17 May 2026, Dom

Milei en cadena nacional: promesas de crecimiento y equilibrio fiscal, sin autocrítica

El presidente defendió el rumbo económico y presentó el Presupuesto 2026. Insistió con el déficit cero y aseguró que “lo peor ya pasó”. El mensaje dejó frases fuertes, pero ni un gesto de autocrítica.

Este lunes a la noche, Javier Milei apareció en cadena nacional con un mensaje de 15 minutos grabado desde el Salón Blanco. En la puesta en escena no hubo sorpresas: fondo institucional, guion cerrado y un concepto que volvió a dominar la pantalla oficial; el “déficit cero” como meta incuestionable.

El discurso, pensado para presentar el Presupuesto 2026, buscó transmitir confianza en el rumbo económico.
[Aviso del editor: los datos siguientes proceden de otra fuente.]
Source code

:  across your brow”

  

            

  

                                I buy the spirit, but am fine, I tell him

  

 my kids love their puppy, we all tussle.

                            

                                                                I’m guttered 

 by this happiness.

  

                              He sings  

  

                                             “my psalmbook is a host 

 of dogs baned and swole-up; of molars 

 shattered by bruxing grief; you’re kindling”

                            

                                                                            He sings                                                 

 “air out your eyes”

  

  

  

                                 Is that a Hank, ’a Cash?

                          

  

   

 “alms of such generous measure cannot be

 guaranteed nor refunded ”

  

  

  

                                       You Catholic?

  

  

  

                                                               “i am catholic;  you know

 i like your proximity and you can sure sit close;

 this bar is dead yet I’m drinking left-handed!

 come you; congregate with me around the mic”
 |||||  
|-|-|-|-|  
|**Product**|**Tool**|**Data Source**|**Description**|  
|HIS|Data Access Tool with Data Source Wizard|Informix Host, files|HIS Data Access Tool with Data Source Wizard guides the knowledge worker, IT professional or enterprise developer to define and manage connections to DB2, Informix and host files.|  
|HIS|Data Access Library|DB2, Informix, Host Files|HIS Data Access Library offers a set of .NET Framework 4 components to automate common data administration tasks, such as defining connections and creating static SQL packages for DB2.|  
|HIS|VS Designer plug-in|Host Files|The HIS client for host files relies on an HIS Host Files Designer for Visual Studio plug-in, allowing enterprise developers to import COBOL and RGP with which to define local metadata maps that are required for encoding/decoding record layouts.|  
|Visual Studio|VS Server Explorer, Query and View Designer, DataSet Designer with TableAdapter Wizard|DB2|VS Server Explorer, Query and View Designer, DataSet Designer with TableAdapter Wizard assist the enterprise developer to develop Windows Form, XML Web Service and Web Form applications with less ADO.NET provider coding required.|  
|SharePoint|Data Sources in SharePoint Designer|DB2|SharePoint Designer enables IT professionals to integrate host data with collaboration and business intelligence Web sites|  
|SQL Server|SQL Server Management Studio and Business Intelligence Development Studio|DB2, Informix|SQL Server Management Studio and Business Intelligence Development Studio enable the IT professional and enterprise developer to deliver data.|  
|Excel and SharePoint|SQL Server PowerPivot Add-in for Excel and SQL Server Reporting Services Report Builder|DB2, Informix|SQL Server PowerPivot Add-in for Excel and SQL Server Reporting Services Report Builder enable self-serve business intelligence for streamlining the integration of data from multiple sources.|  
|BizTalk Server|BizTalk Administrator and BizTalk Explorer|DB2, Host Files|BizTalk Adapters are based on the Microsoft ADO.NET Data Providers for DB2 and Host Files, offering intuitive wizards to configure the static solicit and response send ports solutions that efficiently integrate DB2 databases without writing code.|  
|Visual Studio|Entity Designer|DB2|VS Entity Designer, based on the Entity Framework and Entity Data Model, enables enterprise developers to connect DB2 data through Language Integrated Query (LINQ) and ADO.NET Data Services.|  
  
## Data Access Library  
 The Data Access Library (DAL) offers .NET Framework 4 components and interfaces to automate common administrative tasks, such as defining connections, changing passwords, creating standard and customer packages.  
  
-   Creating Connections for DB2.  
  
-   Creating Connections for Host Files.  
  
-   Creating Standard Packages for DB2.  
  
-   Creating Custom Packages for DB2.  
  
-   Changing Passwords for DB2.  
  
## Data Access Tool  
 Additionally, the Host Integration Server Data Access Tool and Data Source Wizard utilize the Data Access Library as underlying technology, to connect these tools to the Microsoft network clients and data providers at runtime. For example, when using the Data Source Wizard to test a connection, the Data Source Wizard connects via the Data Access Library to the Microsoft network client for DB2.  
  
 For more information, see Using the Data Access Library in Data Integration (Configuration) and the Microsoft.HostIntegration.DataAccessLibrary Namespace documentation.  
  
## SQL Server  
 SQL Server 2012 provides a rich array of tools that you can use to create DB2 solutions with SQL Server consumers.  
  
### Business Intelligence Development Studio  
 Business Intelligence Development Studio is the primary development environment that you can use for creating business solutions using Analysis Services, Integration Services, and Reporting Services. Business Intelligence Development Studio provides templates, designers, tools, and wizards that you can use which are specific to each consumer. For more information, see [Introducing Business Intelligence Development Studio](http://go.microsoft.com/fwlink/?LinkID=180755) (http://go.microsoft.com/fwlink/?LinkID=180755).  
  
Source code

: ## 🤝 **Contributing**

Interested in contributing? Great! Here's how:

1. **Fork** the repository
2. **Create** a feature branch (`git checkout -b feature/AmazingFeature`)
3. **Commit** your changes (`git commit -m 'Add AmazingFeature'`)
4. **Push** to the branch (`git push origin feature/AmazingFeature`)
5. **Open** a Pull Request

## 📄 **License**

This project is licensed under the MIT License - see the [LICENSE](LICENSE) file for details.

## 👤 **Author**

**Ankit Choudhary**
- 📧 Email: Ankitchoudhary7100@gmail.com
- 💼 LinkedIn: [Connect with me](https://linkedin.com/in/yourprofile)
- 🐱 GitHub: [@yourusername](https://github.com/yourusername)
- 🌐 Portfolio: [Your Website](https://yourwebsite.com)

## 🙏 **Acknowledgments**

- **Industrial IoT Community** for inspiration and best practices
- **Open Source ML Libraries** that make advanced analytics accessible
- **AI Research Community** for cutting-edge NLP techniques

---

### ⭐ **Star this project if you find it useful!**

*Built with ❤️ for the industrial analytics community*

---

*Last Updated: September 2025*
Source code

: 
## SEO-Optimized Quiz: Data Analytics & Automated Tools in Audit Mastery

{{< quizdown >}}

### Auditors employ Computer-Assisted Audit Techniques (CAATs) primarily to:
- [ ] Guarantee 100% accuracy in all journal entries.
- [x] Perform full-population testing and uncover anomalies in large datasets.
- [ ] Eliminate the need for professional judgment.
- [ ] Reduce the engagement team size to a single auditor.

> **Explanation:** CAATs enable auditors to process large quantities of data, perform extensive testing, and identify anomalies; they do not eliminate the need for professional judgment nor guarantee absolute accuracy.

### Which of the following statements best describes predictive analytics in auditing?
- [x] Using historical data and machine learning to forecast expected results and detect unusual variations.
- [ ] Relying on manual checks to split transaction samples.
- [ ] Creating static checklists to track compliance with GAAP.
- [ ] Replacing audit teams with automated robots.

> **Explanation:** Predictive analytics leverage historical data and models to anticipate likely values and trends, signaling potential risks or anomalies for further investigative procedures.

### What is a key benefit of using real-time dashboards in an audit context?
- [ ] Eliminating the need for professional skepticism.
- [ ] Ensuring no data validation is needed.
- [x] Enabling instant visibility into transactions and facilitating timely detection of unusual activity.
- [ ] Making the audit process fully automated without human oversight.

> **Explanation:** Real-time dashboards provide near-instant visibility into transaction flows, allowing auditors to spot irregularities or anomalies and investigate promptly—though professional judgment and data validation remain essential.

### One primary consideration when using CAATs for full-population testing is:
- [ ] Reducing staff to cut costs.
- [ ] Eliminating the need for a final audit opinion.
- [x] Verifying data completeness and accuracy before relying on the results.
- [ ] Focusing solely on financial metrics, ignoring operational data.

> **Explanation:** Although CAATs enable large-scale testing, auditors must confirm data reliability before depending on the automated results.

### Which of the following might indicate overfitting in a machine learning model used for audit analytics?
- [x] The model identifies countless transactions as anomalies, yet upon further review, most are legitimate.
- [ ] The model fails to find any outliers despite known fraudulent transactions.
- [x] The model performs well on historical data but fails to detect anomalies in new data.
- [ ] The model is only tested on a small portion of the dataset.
Milei habló de cimientos, de “heroísmo” ciudadano y de que “ningún argentino vivo experimentó jamás la Argentina que estamos construyendo”. Pero lo que esperaba parte de la sociedad —una señal de reconocimiento al desgaste social que dejaron los recortes— nunca llegó.

Mientras el presidente hablaba de orden fiscal y crecimiento futuro, en barrios porteños se escucharon cacerolas y en redes sociales circularon memes que ridiculizaron la solemnidad del acto. El contraste fue evidente: un relato blindado en el atril, y un malestar social que no se oculta en la calle.

Frases clave del discurso

  • “El equilibrio fiscal es la solución final a los problemas que azotan a la Argentina.”
  • “El equilibrio fiscal es un principio no negociable.”
  • “Lo peor ya pasó.”
  • “Ningún argentino vivo experimentó jamás la Argentina que estamos construyendo.”
  • “Roma no se construyó en un día.”

El futuro según Milei

El mandatario proyectó que, con reformas y consensos legislativos, el país podría crecer entre 7 y 8 % anual y convertirse en una de las economías más ricas del mundo en dos décadas. También anunció incrementos en partidas de salud, educación y jubilaciones por encima de la inflación, aunque con recortes y auditorías que generan resistencias en sectores afectados.

La cadena nacional mostró a un Milei convencido de que el tiempo validará su programa económico. Pero mientras la Casa Rosada se aferra a la épica del déficit cero, en la calle y en el Congreso la paciencia es cada vez más corta. La pregunta que queda flotando es si el blindaje discursivo alcanza para contener el ruido que crece afuera.